A second approach will to try to develop “uniformity” in organization and court processes. This is the classic engineering method of standardizing operations.  The problem is that different courts are different sizes, handle many different types of cases, and have different organizational structures or judicial management styles.  There is an assumption that uniformity can be imposed (or at least mandated) from the top down.  And this in turn leads to systemic paralysis as changes are often required to be approved by a committee, given that “reasonable minds can differ,” or failure to achieve uniformity in most areas of operation.

And third, at a state level the court system will often implement different versions of the CCMS in different courts.  Most often we see large metropolitan jurisdictions have their own separate CCMS or version of the system.  But operational variations even among courts or counties with similar demographics can result in significant system work around to suit local preferences.  Naming and counting things differently results in difficulties in searching and coordinating data and statistical reports with the remainder of the state.

  1. Highly Configurable Systems.

The CCMSs will be highly configurable.  Some useful concept to address these problems of court automation will more reliable in CCMS

Configurability provides greater ability to adapt a system to fit court business processes and business rules, rather than force judges and court staff to change the way they conduct business to the way a CCMS works. 

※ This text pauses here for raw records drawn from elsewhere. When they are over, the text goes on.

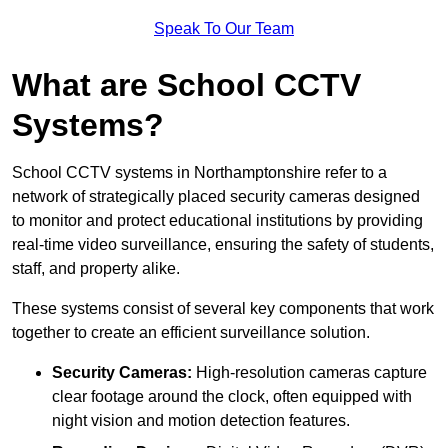
Speak To Our Team
What are School CCTV
Systems?
School CCTV systems in Northamptonshire refer to a
network of strategically placed security cameras designed
to monitor and protect educational institutions by providing
real-time video surveillance, ensuring the safety of students,
staff, and property alike.
These systems consist of several key components that work
together to create an efficient surveillance solution.
Security Cameras:
High-resolution cameras capture
clear footage around the clock, often equipped with
night vision and motion detection features.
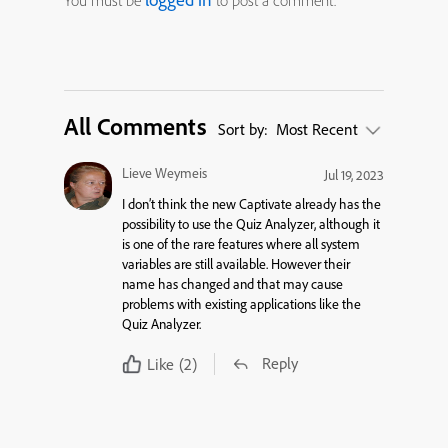
You must be
to post a comment.
All Comments
Sort by:
Most Recent
Lieve Weymeis
Jul 19, 2023
I don’t think the new Captivate already has the
possibility to use the Quiz Analyzer, although it
is one of the rare features where all system
variables are still available. However their
name has changed and that may cause
problems with existing applications like the
Quiz Analyzer.
Reply
Like
(2)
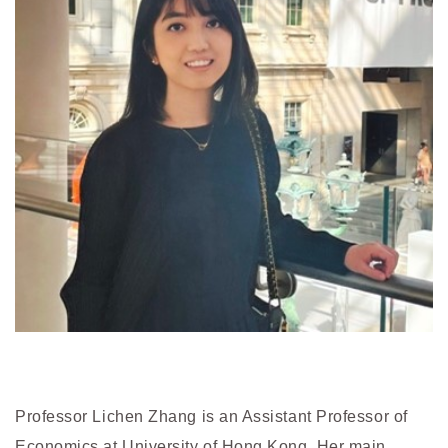
Professor Lichen Zhang is an Assistant Professor of
Economics at University of Hong Kong. Her main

  1. Adaptive Case Management.

Giving judges, clerks and court staff the ability to perform and manage their work effectively and efficiently is the purpose of court automation.  Related to the concept of configurability is adaptability of a CCMS should be able to accommodate a process change “on the fly.” In recent years the concept of Adaptive Case Management Systems (ACMS) should be emerged that recognizes that knowledge workers are best served by technology when they have case management tools that adapt to business needs which may be non-routine or unpredictable.  A concise description of ACM found on slide 4 of this presentation is:

A productive system to support the organization and process structure It becomes the system of record for the business data entities and content involved. All processes are completely transparent, as per access authorization, and fully auditable. It enables non-technical business users in virtual organizations to seamlessly create/consolidate structured and unstructured processes from basic predefined business entities, content, social interactions, and business rules. It moves the process knowledge gathering from the template analysis/modeling/ simulation phase into the process execution phase in the life cycle.  It collects actionable knowledge—without an intermediate analysis phase—based on process patterns created by business users.

One might also look at Slide 9 of the presentation that identifies 9 Major ACM Challenges.

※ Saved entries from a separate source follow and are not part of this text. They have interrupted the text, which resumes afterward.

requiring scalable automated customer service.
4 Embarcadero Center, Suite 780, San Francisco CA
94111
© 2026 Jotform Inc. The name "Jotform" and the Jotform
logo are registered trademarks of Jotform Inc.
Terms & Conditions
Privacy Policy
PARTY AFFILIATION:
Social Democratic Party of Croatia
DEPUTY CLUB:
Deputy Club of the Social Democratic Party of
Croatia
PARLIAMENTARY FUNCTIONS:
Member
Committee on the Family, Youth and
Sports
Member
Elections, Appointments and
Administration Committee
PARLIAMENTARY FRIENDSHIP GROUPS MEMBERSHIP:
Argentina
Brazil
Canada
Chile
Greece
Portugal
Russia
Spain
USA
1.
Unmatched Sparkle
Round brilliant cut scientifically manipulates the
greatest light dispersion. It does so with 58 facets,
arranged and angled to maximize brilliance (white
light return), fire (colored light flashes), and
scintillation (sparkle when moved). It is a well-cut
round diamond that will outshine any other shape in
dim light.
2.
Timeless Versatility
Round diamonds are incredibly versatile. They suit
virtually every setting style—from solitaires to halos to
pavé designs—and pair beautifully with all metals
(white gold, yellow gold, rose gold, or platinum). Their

Co-author of this article, John Matthias has also published articles in two books, Mastering the Unpredictable and Taming the Unpredictable on the Adaptive Case Management subject area that we have noted in the CTB here and here before.

Very generally, the point of ACM is that the systems should provide tools for differentiation and individualization to help their users to accomplish their work.  This is in addition to Business Process Management Systems (BPMS) and the traditional CCMS will  seeks to narrow the design functionality and create a control system and user behavior.